Oleh : Dudung Nurullah Koswara
(Ketua PGRI Kota Sukabumi)

Ada dua profesi diantara sejumlah profesi yang mendapat sorotan dari masyarakat. Polisi dan politisi. Polisi setiap hari kita lihat terutama di jalan raya. Politisi setiap hari kita lihat di baliho semua jalan raya. Apalagi tahun politik, begitu marak bahkan semerawut baliho para politisi. Polisi dan politisi adalah dua profesi yang selalu menjadi “cerita” menarik di masyarakat kita.

Bacaan Lainnya

Bagaimanakah citra, cerita dan pencitraan polisi dan politisi saat ini? Tentu akan beragam tanggap dan argumen terkait keduanya. Bagi keluarga polisi dan politis tentu akan banyak kisah prestatif dan hebat terkait keduanya. Bagi masyarakat tentu akan beragam persepsi. Apa yang dialami masyarakat terkait polisi dan politisi akan menjadi kesimpulan dari bagaimana citra dan cerita tentang polisi dan politisi.

Hasil survai Litbang Kompas terbaru menunjukan bahwa sebanyak 53,6 persen masyarakat masih beranggapan harus mengeluarkan uang saat berurusan dengan polisi. Survei tersebut dilakukan terhadap 800 responden di wilayah hukum Polda Sumatera Utara, Sumatera Selatan, Jawa Barat, Metro Jaya, Jawa Timur, dan Sulawesi Selatan dengan metode sampel acak bertingkat dan wawancara tatap muka (Kompas.com).

Lembaga Survei Indonesia (LSI) merilis hasil survei soal tren persepsi publik tentang demokrasi, korupsi, dan intoleransi. Dalam survei yang dilakukan LSI, 10,7 persen responden pernah berurusan dengan polisi. Dari jumlah tersebut, 33,7 persen pernah dimintai uang. Peneliti senior LSI, Burhanudin Muhtadi mengatakan “Para responden mengaku kerap dimintai uang saat berhubungan dengan kepolisian. Angka responden yang menjawab kerap dimintai uang adalah 11 persen” (Detik.news).

Bagaimanakah persepsi publik terkait politisi? Direktur Eksekutif Indobarometer Muhammad Qodari mengatakan “Sebanyak 51,3 persen masyarakat menilai politik buruk.” Survei dengan metode acak untuk menghitung 1.200 responden di 34 provinsi dengan angka margin of error sekitar 3 persen. Kesimpulannya partai politik makin tidak dipercaya. Ini menjelaskan politisi sebagai orang partai sulit untuk dipercaya (Tempo.co).

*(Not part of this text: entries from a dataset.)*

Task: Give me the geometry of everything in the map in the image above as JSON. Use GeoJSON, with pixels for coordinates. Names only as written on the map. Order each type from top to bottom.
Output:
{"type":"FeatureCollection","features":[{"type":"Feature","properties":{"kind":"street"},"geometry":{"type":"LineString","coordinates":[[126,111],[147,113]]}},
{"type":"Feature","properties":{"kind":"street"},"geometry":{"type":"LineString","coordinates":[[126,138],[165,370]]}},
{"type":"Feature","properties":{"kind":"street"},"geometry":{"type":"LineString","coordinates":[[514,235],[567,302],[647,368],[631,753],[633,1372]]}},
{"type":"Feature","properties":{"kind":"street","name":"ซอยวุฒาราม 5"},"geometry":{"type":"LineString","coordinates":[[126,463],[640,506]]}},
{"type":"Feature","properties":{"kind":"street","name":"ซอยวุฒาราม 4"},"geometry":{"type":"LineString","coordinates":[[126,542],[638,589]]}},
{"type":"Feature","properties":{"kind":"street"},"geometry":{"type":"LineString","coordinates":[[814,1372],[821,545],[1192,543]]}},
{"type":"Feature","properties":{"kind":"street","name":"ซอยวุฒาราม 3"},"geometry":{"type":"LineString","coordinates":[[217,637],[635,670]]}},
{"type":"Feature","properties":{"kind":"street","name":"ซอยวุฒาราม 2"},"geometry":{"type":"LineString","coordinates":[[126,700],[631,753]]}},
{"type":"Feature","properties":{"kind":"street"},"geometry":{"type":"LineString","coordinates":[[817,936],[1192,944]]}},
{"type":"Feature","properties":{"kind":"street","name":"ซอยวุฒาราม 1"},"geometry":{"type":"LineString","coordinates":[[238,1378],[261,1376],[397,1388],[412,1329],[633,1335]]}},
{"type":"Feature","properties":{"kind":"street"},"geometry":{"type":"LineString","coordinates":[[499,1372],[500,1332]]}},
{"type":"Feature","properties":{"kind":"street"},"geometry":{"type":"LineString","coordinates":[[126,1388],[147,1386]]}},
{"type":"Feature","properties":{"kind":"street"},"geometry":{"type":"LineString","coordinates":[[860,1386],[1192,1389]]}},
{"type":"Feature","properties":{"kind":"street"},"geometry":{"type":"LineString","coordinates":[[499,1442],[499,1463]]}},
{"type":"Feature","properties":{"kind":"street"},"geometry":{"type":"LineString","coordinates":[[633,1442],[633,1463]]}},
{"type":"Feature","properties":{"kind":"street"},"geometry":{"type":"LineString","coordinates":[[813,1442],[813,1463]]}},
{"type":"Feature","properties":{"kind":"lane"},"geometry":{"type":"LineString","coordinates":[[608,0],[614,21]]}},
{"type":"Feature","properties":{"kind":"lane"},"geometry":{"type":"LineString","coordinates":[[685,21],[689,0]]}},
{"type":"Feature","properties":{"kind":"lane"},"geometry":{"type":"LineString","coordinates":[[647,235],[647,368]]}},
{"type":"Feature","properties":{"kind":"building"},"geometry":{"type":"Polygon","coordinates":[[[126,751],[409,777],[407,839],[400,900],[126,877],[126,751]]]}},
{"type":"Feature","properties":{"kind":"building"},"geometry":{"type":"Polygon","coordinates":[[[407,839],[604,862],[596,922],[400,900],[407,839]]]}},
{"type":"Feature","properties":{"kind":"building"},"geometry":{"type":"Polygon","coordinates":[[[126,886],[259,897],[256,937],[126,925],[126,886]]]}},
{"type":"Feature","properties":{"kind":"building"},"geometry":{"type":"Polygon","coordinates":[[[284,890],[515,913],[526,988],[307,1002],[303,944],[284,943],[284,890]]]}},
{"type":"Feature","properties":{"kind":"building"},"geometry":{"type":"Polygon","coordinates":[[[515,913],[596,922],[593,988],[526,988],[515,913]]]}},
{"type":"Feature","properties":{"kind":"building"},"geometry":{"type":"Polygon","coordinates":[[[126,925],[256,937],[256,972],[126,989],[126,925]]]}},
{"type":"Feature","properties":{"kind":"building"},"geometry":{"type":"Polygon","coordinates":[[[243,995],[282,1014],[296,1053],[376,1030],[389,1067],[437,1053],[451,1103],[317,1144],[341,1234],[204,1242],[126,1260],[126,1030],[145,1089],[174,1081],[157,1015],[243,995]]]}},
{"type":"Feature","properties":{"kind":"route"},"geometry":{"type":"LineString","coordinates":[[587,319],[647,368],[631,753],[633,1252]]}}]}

Ketua Dewan Pakar Partai Golkar Agung Laksono membenarkan bahwa tingkat kepercayaan terhadap partai semakin buruk. Alasannya, ucap dia, partai tidak bisa menampilkan transparansi keuangan kepada masyarakat. Partai, menurut dia, juga masih lebih fokus mencari kekuasaan dan kurang mempedulikan kepentingan masyarakat, seperti meningkatkan kesejahteraan dan pendidikan serta menjamin kesehatan.

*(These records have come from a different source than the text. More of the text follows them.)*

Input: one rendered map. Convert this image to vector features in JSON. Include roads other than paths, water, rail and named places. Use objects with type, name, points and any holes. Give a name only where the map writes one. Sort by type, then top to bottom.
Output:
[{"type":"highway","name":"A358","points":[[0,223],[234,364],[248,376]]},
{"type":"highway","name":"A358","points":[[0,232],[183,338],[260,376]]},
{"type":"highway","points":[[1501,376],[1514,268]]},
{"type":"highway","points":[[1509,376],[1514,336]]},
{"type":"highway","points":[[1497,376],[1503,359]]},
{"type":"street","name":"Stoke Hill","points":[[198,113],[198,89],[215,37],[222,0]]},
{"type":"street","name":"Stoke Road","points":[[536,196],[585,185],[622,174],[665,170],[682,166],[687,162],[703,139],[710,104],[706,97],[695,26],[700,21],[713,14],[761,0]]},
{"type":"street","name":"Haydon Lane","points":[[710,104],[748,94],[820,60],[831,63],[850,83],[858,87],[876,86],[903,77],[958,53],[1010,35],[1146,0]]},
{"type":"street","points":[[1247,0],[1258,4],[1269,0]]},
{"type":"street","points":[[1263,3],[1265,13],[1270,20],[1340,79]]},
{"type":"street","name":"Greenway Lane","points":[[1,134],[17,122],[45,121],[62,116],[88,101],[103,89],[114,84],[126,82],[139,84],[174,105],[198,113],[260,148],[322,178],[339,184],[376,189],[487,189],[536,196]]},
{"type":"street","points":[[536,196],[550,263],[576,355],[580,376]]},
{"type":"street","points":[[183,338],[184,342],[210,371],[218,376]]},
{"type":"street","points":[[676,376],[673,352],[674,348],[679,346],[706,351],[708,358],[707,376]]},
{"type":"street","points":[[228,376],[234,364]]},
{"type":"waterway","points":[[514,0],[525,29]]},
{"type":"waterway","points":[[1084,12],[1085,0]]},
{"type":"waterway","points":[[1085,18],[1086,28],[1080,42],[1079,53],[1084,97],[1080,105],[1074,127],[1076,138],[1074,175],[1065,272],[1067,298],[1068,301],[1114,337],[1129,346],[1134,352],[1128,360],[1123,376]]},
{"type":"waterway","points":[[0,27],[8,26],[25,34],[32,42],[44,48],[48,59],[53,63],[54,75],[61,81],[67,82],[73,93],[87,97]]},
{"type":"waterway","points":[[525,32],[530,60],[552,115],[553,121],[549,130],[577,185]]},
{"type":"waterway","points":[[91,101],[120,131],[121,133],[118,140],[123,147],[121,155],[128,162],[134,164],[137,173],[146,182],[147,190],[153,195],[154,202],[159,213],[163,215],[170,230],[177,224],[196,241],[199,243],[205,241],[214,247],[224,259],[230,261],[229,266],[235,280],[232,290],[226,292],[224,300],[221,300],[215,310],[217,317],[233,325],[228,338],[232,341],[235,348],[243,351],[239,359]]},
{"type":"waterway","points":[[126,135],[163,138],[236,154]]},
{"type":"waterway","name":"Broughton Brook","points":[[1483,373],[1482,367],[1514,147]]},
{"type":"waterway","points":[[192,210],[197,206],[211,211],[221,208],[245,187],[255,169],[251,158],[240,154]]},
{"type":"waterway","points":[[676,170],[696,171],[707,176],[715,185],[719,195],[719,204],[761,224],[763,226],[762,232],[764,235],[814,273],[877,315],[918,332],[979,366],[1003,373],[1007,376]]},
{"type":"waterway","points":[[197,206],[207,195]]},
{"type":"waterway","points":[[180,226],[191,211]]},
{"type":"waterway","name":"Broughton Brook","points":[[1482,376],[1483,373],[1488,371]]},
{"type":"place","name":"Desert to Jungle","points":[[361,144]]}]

Politisi dan polisi adalah pelayan publik. Keduanya memiliki fungsi dan tugas yang sama yakni mengabdi untuk masyarakat. Politisi terutama yang sudah duduk di kursi legislatif. Sejatinya menjadi wakil rakyat yang dapat bekerja mengaspirasikan harapan masyarakat. Politisi idealnya tidak hanya mencari pekerjaan, mencari nafkah, petugas partai dan mengejar kekuasaan. Para politis idealnya menjadi pejuang demokrasi yang mengusung kesejahteraan masyarakat.

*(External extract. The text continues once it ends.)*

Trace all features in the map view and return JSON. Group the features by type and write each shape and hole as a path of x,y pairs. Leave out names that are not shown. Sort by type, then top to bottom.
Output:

Polisi adalah profesi mulia dan sangat bermanfaat. Tanpa polisi bisa kacau kehidupan masyarakat kita. Begitu banyak polisi-polisi pengabdi yang sangat membantu masyrakat. Ia hidup mulia dan mengabdi untuk masyarakat. Bahkan seorang Jenderal Polisi bernama Hoegeng, masih melegenda kesederhanaan dan kemuliaannya dalam melayani masyarakat. Namun sejumlah oknum polisi masih tetap bermain nakal. Suap, uang dan menghisap masyarakat masih dilakukan sejumlah oknum polisi.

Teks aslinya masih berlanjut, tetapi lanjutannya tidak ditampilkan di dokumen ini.